In India, an emerging market, the group's equity investment approach stands out. A prime example is the acquisition of a 10% stake in Credila, an Indian education finance company. Credila is the top financial company in India's student loan sector with a stable customer base. Through this equity investment, Shinhan Financial entered the Indian financial market while securing access to local retail finance structures and customer data. This is interpreted as a phased approach to expanding its business foundation, considering India's financial environment where market size is substantial but regulation and competition are intense.
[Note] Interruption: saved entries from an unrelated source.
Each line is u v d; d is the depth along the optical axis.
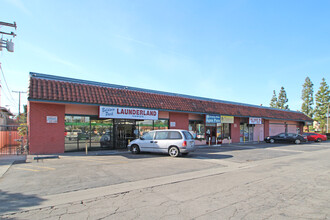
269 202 5.26
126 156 13.21
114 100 15.55
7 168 9.17
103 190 6.16
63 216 4.36
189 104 20.83
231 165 10.60
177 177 7.85
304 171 9.15
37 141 13.46
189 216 4.39
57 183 6.86
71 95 13.82
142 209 4.76
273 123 32.12
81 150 15.29
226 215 4.46
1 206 4.91
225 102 26.02
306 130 51.38
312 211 4.71
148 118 17.00
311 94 54.78
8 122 30.64
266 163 11.34
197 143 22.28
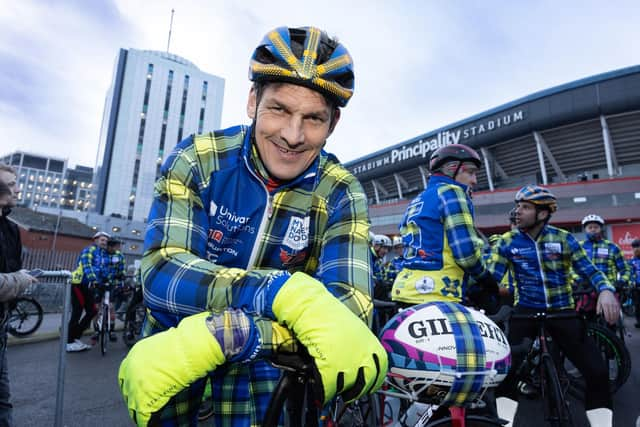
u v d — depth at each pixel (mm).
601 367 2275
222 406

Central Asia represents another growth frontier. Shinhan Financial maintains three footholds in Central Asia: Shinhan Finance in Kazakhstan (a Shinhan Card subsidiary), Shinhan Kazakhstan Bank, and Shinhan Bank's representative office in Uzbekistan. Shinhan Kazakhstan Bank has expanded its market role by absorbing policy demand through increased support for SMEs, women, youth, and green finance, with assets surging from 63.5 billion won in 2015 to 2.09 trillion won.
SBJ in Japan serves as the link connecting these three pillars. SBJ's assets stood at 17.04 trillion won as of last year, the largest share within Shinhan Financial. With net profit of 179.2 billion won, the unit plays the role of "eldest brother," providing both scale and stability. Analysts say it provides portfolio stability while acting as a counterbalance among the pillars.
"Southeast Asia handles growth, MMC hubs provide capital market functions, and SBJ serves as a stable earnings base—each hub's role appears clearly defined," a financial industry official said. "Overseas operations have moved beyond simple market entry to function as a portfolio strategy."